P.S. Don’t miss Kanishka’s Bible study from 2 Peter 1, and his moving account of the singular protest against Nazi persecution of Jews led by Yorta Yorta man William Cooper in 1941. You’ll find it at the back, in The Caboose.
Ben Underwood Shenton Park, WA is Acting Editor of Essentials.
Editorial: Are There too Many Voices?
- Details
- Written by: Dale Appleby
Tradition and change, old and new, debates, opinions, discussions, experiments, can make one feel a bit sea-sick. If you pay attention to social media you will hear lots of voices telling you what's wrong with church and why people don't like going. To a lesser extent you will hear some discussion of what kind of message, or what form the message might take, in relation to different groups – Muslims, secular atheists and so on. You might even hear a variety of ideas about the Bible and how to read it.
Church, gospel, Bible are of great interest to evangelicals. And the broad church that is modern evangelicalism has a whole range of views on these topics. And these are not even the controversial Shibboleth topics. So much talk could drive you to the monastery.
Or make you think you were in the monastery and wanted to get out.
What we may not hear much of in the monastery is talk about the criminally oppressed poor. Or talk about our indigenous brothers and sisters. But, I suppose that depends on which cell you are in.
Are there too many voices? Is the Christian world too noisy? Is it a post-Babel world where everyone talks and no one understands? Maybe. But the post-Babel world is a very old world. And although God spoke everything into being before Babel, he continued to speak to the world after Babel as well.

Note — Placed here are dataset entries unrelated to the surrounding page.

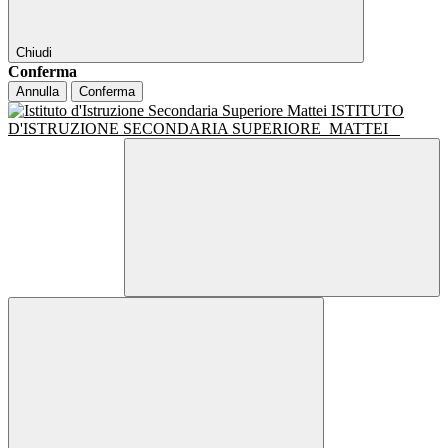
Chiudi
Conferma
Annulla
Conferma
ISTITUTO
D'ISTRUZIONE SECONDARIA SUPERIORE
MATTEI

Can he be heard? Can I hear him? Sometimes we can identify with David who recognised that God had dug out his ears for him (Ps 40.6 ESV fn). Quite an interesting picture, don't you think? Paul says it a bit more eloquently, “For God, who said, 'Let light shine out of darkness,' made his light shine in our hearts to give us the light of the knowledge of God’s glory displayed in the face of Christ.” (2 Cor 4.6).
Both of those can be turned into excellent prayers. Amongst the noise, we want to keeping hearing the voice, and seeing the light, of God himself.